There is a more widespread area to the south-west of OMC-1 for which the peak polarization is of the order of +12 per cent. Also, at approximately 10 arcsec east and 30 arcsec north of BN is a relatively small region polarized at approximately −5 per cent. A small ‘finger’ of emission at 10 arcsec west and 13 arcsec south of BN is also quite distinct in the image. This feature does not appear in 10-μm maps ( Aitken et al. 1997; Gezari, Backman & Werner 1998) and is not associated with any H2 emission from the OMC-1 outflow (Chrysostomou et al. 1997b; Stolovy et al. 1998), but it is a region of relatively strong polarization (Minchin et al. 1991, and this work).
In Fig. 3, the corresponding H-band image is presented with overlying intensity contours. The circular polarization is plotted between −2 and +5 per cent. The same basic features that are present in the Kn band are also present in the H band, including the regions of high circular polarization, although they are not as highly polarized.

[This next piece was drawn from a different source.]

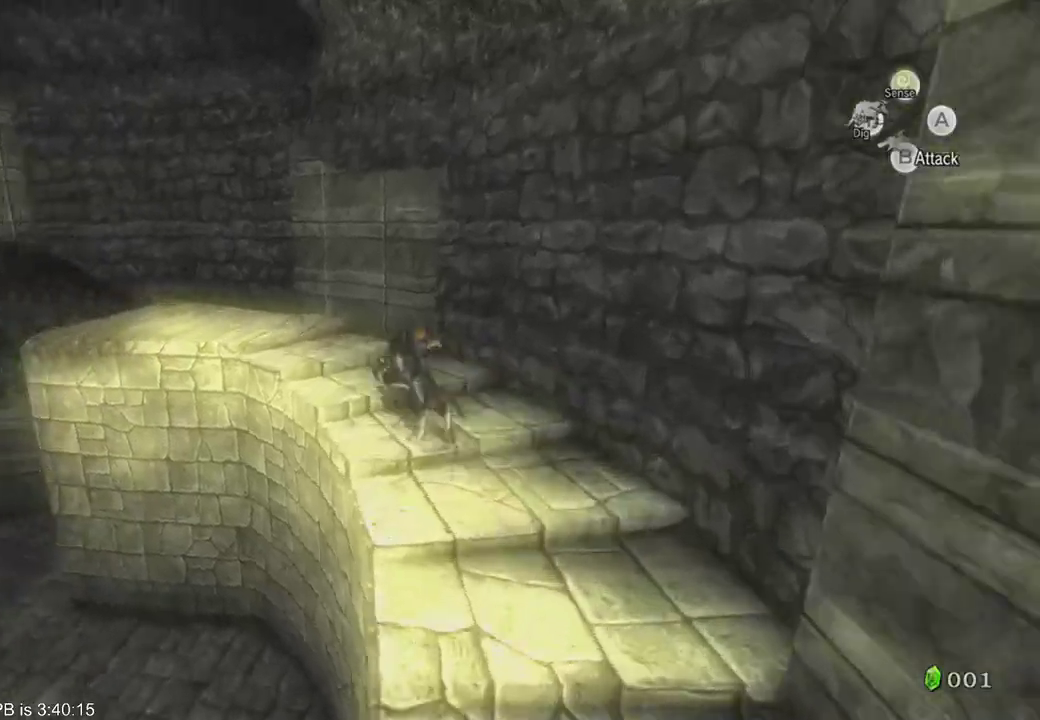
{"buttons": [], "left_stick": "up-left", "right_stick": "center", "events": [[233, "B", "down"], [267, "R2", "down"], [333, "B", "up"], [333, "R2", "up"], [433, "B", "down"], [433, "R2", "down"], [500, "B", "up"], [500, "R2", "up"]]}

Fig. 4 shows a J-band image of only a small portion of the region, centred 8 arcsec south of BN, running east—west across SEBN. No circular polarization is detected here at this waveband. This conforms with the conclusions ofMinchin et al. (1991) who showed, from their imaging linear polarimetry of OMC-1, that the radiation in the J band originates from the foreground H ii region only, the extinction being too great to view the OMC-1 region at this wavelength. Importantly, this lends weight to our assertion that the circular polarization detected in the H and Kn bands do not originate from the foreground H ii region, but is intrinsic to the OMC-1 region, although some foreground contamination owing to unpolarized light from the H ii region cannot be ruled out.
We have constructed several software apertures across different parts of our data, and measured the H-Kn wavelength dependence as well as the mean and maximum H and Kn circular polarizations within those apertures. The positions of the apertures are shown in Fig. 5 and the results given in Table 1.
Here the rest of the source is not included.